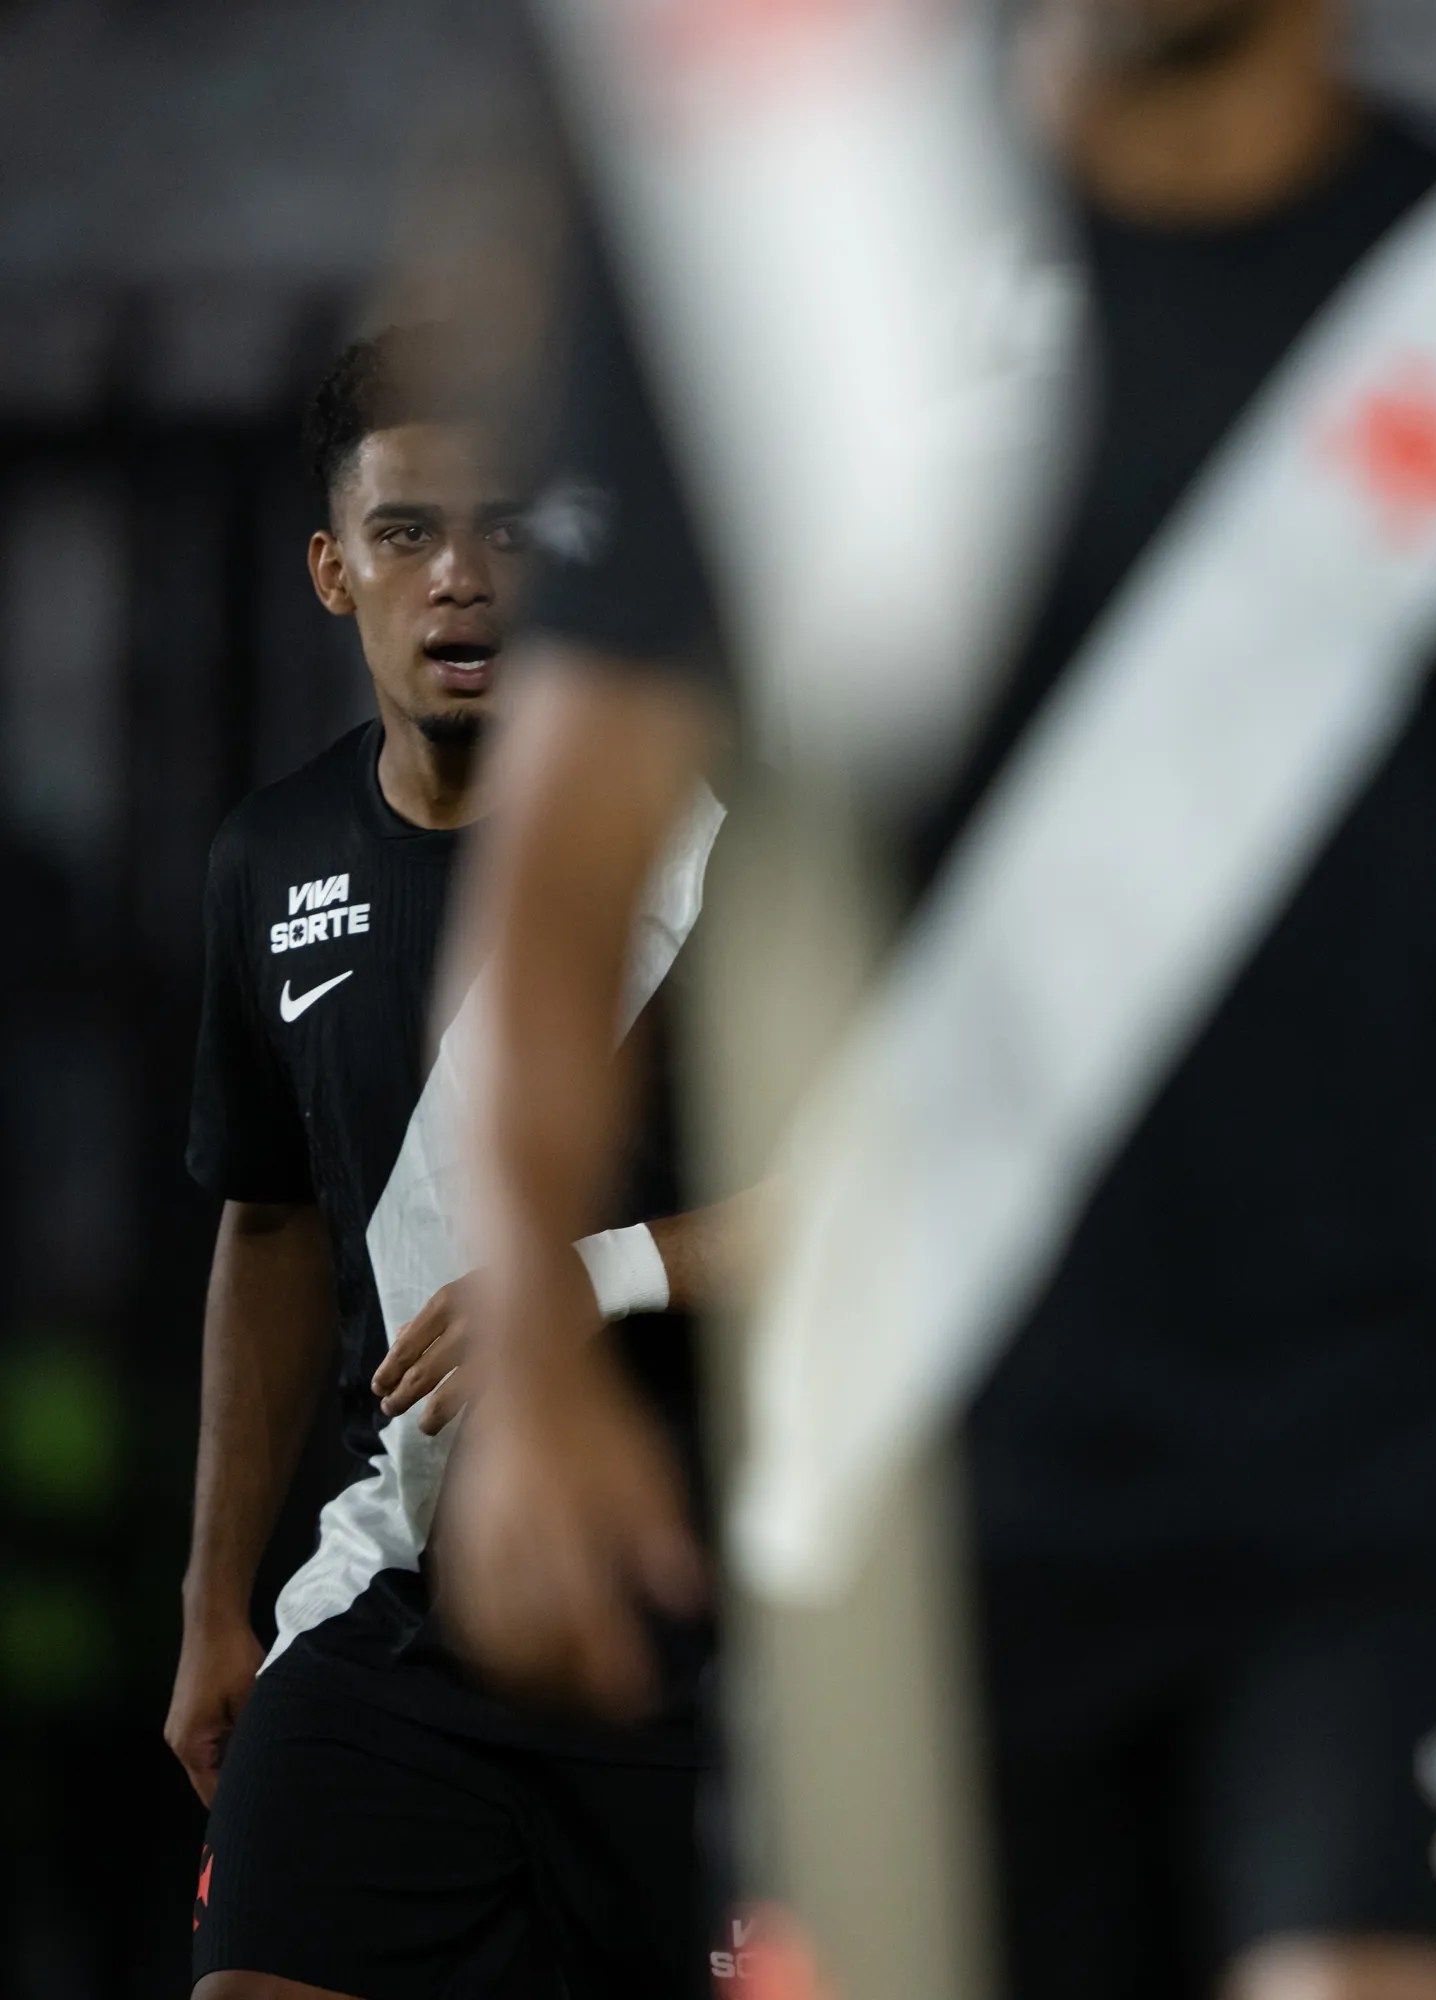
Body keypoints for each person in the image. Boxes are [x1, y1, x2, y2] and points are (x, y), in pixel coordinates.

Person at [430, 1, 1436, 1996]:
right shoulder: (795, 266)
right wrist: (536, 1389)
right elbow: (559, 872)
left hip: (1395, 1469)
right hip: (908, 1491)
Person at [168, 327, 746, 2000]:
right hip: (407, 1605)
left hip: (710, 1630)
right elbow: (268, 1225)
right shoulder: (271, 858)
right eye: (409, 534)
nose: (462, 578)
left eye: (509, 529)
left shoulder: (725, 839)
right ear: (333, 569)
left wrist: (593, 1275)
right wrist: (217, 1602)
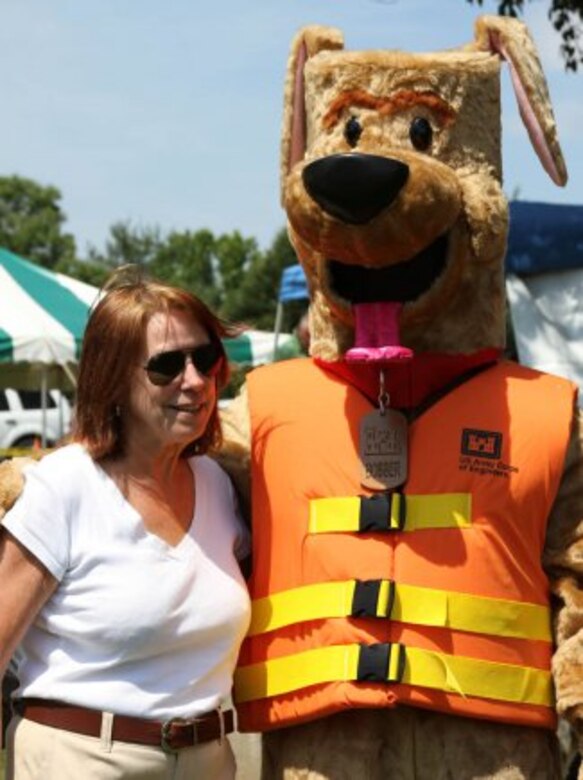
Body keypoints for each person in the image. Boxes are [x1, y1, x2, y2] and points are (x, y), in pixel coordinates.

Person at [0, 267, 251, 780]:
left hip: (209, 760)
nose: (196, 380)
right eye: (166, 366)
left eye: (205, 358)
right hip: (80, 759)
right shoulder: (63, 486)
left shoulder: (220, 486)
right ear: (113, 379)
..........
The data above must be written out again without alteration, and the pictures in them must be excluded.

## [Answer section]
Body keypoints for each person in the image. Boxes are [x1, y1, x2, y2] and points are (x, y), in pixel coordinates.

Person at [430, 1, 1436, 1996]:
right shoulder: (795, 266)
right wrist: (536, 1389)
right elbow: (559, 872)
left hip: (1395, 1469)
right hip: (908, 1491)
Person at [168, 327, 746, 2000]:
right hip: (407, 1605)
left hip: (710, 1630)
right elbow: (268, 1225)
right shoulder: (271, 858)
right eye: (409, 534)
nose: (462, 578)
left eye: (509, 529)
left shoulder: (725, 839)
right ear: (333, 569)
left wrist: (593, 1275)
right wrist: (217, 1602)
Body keypoints for each person in the image. Boxes are [x1, y1, x2, y2] and points are (x, y), in pixel coordinates.

Person at [0, 267, 251, 780]:
left hip: (209, 760)
nose: (196, 380)
right eye: (166, 366)
left eye: (205, 358)
right hip: (80, 759)
right shoulder: (63, 486)
left shoulder: (220, 486)
right ear: (113, 379)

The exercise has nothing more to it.